▸ Assignment:
In the records below, some lines contain the word "tail". Copy each of them.

▸ Record excerpts:
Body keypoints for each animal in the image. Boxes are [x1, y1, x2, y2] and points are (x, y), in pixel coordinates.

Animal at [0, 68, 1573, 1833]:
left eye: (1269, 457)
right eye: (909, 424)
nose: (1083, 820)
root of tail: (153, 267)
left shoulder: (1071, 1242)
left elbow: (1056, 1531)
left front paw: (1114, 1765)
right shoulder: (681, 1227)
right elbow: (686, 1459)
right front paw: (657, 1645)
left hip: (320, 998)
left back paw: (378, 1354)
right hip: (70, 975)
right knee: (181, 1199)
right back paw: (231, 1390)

==

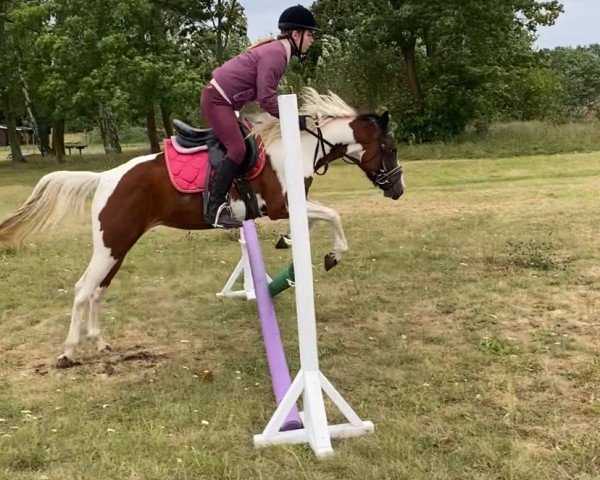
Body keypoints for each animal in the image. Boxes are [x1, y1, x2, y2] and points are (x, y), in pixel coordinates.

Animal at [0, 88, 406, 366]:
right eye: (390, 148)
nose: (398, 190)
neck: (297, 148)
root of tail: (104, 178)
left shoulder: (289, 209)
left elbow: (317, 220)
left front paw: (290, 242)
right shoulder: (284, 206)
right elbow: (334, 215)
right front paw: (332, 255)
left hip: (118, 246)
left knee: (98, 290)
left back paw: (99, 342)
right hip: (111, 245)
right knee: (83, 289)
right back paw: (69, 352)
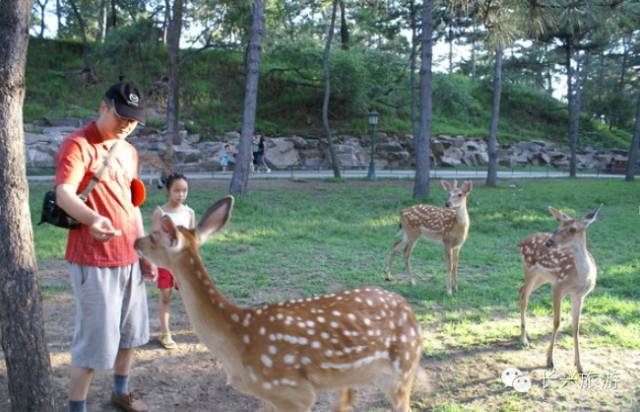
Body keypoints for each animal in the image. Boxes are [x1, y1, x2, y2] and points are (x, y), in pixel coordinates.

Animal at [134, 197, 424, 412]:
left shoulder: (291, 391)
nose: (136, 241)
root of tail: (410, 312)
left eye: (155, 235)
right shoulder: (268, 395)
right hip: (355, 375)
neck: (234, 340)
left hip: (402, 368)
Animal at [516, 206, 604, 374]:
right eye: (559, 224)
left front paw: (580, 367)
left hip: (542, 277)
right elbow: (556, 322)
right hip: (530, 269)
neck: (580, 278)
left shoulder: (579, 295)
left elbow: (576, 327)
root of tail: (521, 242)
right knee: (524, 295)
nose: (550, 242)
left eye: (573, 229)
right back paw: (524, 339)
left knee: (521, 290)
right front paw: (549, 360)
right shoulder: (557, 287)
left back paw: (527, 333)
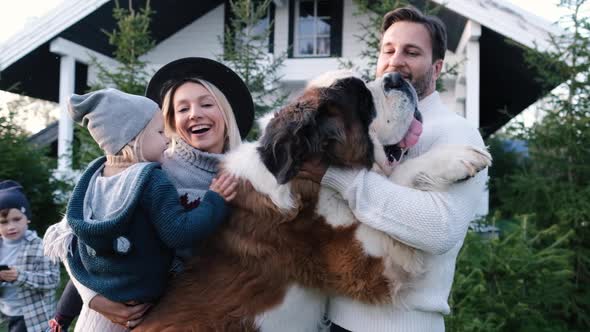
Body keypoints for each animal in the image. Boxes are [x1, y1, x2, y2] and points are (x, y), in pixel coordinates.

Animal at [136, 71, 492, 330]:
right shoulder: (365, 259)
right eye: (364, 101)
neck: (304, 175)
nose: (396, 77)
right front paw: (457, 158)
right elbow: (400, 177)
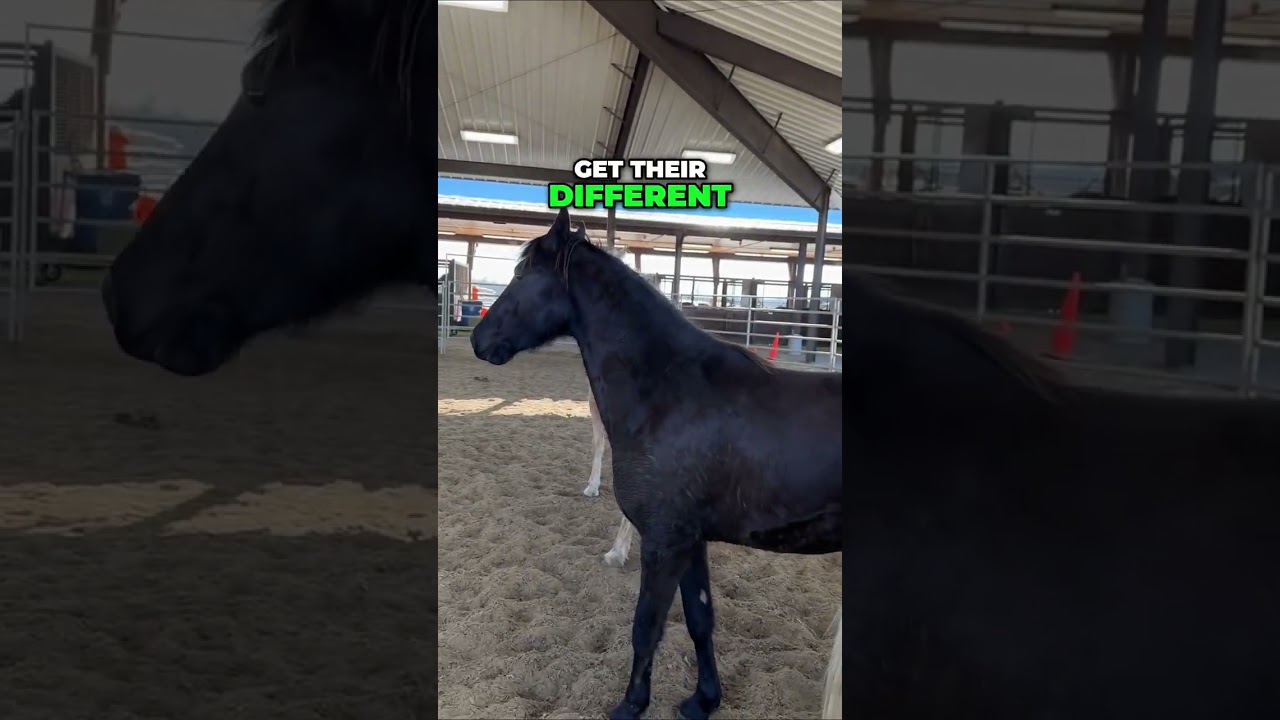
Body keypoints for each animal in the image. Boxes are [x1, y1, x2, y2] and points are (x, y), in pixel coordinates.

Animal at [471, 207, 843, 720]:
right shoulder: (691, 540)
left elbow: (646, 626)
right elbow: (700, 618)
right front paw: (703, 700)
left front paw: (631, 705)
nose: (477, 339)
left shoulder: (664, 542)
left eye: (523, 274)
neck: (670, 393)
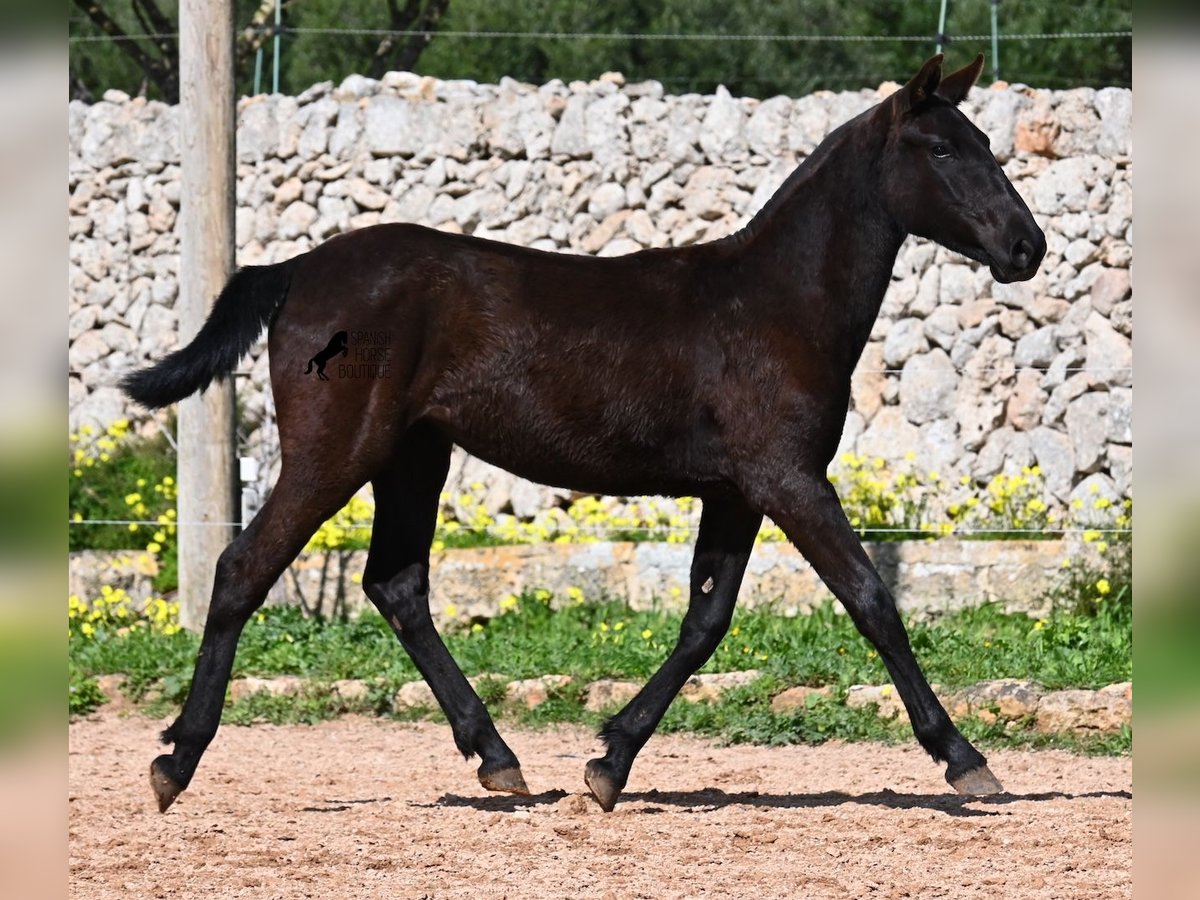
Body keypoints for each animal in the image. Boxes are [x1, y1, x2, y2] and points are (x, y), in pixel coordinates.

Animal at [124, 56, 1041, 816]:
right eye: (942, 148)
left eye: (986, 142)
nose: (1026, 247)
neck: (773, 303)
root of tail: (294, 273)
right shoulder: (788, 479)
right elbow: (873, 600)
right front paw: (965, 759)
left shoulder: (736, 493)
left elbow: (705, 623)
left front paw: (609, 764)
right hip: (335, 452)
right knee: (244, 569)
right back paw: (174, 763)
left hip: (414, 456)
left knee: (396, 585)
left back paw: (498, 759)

---

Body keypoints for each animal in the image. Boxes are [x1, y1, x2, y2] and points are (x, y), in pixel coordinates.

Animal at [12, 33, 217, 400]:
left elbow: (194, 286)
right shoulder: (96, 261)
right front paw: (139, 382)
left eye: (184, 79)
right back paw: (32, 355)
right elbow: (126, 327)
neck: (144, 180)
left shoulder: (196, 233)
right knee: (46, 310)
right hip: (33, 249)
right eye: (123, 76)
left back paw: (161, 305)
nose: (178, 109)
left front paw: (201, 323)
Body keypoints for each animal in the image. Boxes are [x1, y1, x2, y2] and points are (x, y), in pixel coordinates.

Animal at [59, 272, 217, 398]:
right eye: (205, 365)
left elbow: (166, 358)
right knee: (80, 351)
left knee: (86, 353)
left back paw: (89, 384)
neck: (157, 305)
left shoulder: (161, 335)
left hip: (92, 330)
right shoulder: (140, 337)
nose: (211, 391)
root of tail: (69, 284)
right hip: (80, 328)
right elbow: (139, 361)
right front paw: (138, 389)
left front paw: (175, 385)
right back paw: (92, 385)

▸ Solved exercise:
root of tail: (153, 267)
root of tail: (104, 178)
root of tail: (410, 312)
root of tail: (521, 242)
root of tail: (294, 273)
root of tail: (69, 284)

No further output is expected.